■ WHAT IS REQUIRED: Rewrite the listing as a numbered list without blank lines, from its first line through the line containing "o Olivetti Olinet-LM, version 2.0 or earlier", including both.

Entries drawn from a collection

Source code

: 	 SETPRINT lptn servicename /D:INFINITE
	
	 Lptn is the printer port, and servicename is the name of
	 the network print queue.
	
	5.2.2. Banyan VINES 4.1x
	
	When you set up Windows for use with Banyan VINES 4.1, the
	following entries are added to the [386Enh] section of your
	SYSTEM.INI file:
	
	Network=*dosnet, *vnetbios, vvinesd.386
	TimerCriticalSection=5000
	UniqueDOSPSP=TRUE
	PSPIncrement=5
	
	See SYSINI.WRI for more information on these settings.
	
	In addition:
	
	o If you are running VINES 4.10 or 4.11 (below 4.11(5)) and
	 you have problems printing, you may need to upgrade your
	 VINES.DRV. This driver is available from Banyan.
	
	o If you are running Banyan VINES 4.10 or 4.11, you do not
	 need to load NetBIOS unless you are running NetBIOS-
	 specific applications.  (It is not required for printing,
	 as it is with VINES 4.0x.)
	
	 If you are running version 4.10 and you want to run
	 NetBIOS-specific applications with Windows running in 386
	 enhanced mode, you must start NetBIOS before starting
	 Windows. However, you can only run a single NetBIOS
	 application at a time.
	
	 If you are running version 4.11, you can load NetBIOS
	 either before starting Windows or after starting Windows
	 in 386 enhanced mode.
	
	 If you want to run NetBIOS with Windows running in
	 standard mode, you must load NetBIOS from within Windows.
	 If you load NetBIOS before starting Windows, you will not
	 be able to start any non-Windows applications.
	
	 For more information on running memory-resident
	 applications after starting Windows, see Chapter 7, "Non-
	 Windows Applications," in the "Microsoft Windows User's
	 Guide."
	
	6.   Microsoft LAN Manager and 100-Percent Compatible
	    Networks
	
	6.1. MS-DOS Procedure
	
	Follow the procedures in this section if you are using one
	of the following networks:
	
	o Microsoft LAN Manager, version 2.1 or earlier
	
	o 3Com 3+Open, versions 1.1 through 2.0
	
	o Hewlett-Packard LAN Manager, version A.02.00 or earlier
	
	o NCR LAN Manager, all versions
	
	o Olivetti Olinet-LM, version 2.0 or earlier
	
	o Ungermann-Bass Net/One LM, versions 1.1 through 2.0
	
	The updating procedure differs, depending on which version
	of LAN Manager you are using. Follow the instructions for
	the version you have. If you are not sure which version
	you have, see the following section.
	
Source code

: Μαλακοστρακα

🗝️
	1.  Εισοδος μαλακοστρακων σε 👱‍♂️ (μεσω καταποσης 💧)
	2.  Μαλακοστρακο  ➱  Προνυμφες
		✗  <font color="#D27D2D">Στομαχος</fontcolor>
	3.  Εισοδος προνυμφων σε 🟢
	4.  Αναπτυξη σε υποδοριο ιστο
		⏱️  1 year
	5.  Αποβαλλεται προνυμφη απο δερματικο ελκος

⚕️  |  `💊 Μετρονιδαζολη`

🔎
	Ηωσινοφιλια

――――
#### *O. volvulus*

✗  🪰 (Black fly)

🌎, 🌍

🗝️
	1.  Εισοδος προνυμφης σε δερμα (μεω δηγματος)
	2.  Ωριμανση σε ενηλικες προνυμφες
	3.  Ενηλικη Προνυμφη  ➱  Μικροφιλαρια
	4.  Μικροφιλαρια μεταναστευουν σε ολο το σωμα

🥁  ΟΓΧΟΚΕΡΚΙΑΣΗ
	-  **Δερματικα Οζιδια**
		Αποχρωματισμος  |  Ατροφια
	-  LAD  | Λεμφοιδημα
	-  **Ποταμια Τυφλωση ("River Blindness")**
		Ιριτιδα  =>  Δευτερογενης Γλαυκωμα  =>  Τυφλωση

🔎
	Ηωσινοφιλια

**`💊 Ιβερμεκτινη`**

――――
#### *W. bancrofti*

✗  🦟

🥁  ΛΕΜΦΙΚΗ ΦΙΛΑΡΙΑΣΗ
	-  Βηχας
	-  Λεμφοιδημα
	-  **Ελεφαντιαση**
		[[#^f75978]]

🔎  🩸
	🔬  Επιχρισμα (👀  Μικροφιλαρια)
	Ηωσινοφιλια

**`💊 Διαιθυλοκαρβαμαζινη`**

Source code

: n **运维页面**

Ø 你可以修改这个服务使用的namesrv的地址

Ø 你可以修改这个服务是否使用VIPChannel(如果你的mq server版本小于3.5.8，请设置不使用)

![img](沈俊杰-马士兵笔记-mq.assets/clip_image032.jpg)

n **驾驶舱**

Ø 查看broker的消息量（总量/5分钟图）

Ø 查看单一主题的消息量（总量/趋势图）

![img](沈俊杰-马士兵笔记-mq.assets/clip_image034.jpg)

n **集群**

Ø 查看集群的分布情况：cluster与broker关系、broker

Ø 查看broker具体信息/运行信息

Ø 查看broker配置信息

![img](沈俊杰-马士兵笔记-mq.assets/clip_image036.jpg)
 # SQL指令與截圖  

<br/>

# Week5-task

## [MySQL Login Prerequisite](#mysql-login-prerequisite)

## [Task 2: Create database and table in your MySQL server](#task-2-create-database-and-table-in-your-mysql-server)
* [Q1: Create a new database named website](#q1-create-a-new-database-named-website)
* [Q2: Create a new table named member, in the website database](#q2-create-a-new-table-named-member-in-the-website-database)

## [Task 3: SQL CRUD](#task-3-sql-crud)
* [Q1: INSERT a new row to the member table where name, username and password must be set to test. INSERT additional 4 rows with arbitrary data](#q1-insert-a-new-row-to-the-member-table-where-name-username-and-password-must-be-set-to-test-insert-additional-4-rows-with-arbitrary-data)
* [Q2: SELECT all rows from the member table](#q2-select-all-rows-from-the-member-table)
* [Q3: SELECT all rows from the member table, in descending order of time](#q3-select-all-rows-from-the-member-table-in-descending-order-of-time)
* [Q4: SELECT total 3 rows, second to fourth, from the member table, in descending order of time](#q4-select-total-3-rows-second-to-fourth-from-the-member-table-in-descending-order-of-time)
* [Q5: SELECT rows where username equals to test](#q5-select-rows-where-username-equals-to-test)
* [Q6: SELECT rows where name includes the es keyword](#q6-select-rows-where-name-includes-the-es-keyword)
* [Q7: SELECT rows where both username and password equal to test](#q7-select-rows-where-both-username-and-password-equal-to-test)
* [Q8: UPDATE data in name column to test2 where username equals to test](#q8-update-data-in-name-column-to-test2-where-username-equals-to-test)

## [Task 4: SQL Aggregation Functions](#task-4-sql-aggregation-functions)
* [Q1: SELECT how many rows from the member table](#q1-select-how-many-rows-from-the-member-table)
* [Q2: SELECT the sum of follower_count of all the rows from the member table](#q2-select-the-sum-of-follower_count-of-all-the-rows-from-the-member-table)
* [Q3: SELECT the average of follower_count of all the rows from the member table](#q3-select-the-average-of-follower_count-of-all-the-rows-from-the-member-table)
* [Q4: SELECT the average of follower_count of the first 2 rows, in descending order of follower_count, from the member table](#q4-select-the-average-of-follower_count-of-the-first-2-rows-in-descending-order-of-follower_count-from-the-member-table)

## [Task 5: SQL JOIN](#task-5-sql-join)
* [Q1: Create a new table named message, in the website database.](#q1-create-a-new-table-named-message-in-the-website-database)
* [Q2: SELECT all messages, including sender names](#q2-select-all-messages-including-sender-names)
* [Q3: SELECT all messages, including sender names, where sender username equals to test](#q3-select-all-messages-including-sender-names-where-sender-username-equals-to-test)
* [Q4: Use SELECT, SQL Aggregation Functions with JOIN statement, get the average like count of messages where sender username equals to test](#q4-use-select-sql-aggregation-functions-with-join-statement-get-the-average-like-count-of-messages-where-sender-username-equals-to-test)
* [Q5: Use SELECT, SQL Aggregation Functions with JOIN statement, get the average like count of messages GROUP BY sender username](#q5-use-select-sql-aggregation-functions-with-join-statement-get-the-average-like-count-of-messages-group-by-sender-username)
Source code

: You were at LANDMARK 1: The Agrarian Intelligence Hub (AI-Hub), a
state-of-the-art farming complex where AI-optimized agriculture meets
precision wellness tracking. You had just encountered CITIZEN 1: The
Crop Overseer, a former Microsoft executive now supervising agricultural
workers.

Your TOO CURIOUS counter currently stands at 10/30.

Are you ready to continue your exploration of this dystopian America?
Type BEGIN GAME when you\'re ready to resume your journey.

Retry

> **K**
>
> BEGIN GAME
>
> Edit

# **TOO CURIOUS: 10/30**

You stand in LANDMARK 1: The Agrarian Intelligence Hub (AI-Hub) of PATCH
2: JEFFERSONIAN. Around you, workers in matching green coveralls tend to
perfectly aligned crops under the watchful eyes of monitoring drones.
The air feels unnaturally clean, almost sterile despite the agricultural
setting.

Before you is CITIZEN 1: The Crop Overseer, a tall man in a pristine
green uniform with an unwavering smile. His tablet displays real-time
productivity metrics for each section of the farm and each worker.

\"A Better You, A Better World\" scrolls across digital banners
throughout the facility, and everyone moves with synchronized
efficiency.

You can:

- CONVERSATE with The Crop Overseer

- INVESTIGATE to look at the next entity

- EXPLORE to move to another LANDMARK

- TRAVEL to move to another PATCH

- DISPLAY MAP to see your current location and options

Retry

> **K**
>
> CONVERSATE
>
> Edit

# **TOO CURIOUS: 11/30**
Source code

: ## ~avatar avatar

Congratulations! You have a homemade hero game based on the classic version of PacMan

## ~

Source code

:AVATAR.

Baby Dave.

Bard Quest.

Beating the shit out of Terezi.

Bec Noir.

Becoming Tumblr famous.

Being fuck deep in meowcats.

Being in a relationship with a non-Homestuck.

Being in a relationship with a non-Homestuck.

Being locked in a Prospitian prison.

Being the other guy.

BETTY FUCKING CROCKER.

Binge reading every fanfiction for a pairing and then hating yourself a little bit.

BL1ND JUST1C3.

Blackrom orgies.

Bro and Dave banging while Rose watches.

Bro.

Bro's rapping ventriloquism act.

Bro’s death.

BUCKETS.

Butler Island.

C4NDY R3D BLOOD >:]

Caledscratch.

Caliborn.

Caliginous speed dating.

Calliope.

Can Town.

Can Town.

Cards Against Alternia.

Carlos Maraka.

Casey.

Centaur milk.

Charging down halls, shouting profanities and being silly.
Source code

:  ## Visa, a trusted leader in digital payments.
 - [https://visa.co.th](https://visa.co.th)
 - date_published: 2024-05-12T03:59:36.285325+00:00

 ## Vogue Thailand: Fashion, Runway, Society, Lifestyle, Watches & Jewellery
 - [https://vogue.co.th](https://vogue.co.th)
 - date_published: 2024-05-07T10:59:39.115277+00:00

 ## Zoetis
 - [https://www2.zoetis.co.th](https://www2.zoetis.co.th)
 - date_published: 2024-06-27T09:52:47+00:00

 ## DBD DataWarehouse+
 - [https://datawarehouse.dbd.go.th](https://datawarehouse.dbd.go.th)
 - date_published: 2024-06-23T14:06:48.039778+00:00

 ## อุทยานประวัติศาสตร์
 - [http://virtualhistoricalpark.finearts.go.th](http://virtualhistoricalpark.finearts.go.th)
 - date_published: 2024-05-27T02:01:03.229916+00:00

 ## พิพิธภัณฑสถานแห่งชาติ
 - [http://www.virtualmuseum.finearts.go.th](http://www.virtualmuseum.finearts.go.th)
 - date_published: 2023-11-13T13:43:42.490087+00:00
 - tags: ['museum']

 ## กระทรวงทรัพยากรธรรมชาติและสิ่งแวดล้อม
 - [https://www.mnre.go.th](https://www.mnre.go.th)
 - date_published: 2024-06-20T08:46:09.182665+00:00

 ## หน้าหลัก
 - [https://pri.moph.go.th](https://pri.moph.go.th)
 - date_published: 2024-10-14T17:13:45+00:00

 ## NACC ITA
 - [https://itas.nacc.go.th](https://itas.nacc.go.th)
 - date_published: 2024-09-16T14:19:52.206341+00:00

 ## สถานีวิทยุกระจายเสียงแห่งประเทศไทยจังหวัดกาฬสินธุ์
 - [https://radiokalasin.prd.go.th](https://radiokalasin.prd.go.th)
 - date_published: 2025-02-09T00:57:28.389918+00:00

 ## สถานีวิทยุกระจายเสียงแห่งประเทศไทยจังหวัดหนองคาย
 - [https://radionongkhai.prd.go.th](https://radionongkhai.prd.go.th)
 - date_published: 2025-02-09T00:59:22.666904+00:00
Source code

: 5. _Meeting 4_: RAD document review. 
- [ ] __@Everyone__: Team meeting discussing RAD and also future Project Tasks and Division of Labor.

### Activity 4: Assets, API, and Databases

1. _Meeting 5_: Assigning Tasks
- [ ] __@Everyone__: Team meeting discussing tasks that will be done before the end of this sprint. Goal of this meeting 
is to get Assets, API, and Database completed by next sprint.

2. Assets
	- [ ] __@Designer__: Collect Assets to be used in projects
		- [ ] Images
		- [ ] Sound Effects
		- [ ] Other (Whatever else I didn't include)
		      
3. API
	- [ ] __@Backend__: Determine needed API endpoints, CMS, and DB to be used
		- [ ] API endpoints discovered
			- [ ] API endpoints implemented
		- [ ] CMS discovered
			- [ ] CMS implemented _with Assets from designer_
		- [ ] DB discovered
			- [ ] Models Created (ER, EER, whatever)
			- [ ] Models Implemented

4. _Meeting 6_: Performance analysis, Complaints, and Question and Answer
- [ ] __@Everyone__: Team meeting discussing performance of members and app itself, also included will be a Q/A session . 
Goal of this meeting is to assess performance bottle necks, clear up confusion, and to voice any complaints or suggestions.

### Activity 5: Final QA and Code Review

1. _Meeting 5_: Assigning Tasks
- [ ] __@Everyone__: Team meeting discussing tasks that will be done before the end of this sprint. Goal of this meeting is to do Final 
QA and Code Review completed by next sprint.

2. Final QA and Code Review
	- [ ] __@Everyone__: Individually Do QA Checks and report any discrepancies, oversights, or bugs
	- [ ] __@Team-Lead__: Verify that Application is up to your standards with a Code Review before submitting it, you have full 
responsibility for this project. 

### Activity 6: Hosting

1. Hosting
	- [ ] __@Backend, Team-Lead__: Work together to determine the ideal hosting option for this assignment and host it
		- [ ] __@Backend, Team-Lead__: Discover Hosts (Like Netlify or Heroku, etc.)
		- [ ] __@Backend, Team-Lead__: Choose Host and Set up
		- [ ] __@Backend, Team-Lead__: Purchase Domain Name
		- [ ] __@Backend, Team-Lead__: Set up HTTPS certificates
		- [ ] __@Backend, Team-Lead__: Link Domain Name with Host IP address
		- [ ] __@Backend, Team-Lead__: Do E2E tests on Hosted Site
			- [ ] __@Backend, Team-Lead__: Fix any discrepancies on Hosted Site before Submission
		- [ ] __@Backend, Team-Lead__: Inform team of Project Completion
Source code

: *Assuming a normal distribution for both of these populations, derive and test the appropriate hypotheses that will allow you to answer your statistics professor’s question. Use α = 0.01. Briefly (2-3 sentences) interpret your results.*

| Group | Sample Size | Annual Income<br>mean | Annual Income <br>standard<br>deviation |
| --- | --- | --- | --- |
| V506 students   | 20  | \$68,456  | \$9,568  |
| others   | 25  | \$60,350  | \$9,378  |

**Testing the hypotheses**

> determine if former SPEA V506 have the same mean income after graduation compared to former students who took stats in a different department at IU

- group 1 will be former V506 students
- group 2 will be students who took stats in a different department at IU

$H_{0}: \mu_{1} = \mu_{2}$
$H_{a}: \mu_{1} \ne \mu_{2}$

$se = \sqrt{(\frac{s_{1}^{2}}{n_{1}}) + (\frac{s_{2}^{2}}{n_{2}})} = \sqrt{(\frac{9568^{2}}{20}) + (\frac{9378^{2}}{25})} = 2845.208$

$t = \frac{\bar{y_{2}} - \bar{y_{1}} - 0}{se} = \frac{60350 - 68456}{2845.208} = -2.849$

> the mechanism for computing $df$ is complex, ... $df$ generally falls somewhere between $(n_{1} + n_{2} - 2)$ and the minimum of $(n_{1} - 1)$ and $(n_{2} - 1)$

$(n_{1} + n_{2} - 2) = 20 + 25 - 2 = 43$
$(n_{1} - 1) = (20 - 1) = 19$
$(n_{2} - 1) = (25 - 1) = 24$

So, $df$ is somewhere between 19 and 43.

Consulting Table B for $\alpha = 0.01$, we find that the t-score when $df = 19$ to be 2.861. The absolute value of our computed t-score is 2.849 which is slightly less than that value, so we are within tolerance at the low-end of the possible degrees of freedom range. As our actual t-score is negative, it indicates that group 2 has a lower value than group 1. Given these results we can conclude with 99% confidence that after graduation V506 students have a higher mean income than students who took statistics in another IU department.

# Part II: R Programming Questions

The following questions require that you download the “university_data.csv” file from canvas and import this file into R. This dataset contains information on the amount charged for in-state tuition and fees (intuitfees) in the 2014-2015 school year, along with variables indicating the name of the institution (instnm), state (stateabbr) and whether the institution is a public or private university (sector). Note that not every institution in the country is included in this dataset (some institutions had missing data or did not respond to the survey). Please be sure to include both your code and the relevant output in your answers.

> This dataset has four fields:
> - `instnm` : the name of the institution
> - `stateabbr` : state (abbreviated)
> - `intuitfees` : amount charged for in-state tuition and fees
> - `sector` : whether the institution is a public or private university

■ WRITTEN ANSWER:
1. Source code
2. : 	 SETPRINT lptn servicename /D:INFINITE
3. 	 Lptn is the printer port, and servicename is the name of
4. 	 the network print queue.
5. 	5.2.2. Banyan VINES 4.1x
6. 	When you set up Windows for use with Banyan VINES 4.1, the
7. 	following entries are added to the [386Enh] section of your
8. 	SYSTEM.INI file:
9. 	Network=*dosnet, *vnetbios, vvinesd.386
10. 	TimerCriticalSection=5000
11. 	UniqueDOSPSP=TRUE
12. 	PSPIncrement=5
13. 	See SYSINI.WRI for more information on these settings.
14. 	In addition:
15. 	o If you are running VINES 4.10 or 4.11 (below 4.11(5)) and
16. 	 you have problems printing, you may need to upgrade your
17. 	 VINES.DRV. This driver is available from Banyan.
18. 	o If you are running Banyan VINES 4.10 or 4.11, you do not
19. 	 need to load NetBIOS unless you are running NetBIOS-
20. 	 specific applications.  (It is not required for printing,
21. 	 as it is with VINES 4.0x.)
22. 	 If you are running version 4.10 and you want to run
23. 	 NetBIOS-specific applications with Windows running in 386
24. 	 enhanced mode, you must start NetBIOS before starting
25. 	 Windows. However, you can only run a single NetBIOS
26. 	 application at a time.
27. 	 If you are running version 4.11, you can load NetBIOS
28. 	 either before starting Windows or after starting Windows
29. 	 in 386 enhanced mode.
30. 	 If you want to run NetBIOS with Windows running in
31. 	 standard mode, you must load NetBIOS from within Windows.
32. 	 If you load NetBIOS before starting Windows, you will not
33. 	 be able to start any non-Windows applications.
34. 	 For more information on running memory-resident
35. 	 applications after starting Windows, see Chapter 7, "Non-
36. 	 Windows Applications," in the "Microsoft Windows User's
37. 	 Guide."
38. 	6.   Microsoft LAN Manager and 100-Percent Compatible
39. 	    Networks
40. 	6.1. MS-DOS Procedure
41. 	Follow the procedures in this section if you are using one
42. 	of the following networks:
43. 	o Microsoft LAN Manager, version 2.1 or earlier
44. 	o 3Com 3+Open, versions 1.1 through 2.0
45. 	o Hewlett-Packard LAN Manager, version A.02.00 or earlier
46. 	o NCR LAN Manager, all versions
47. 	o Olivetti Olinet-LM, version 2.0 or earlier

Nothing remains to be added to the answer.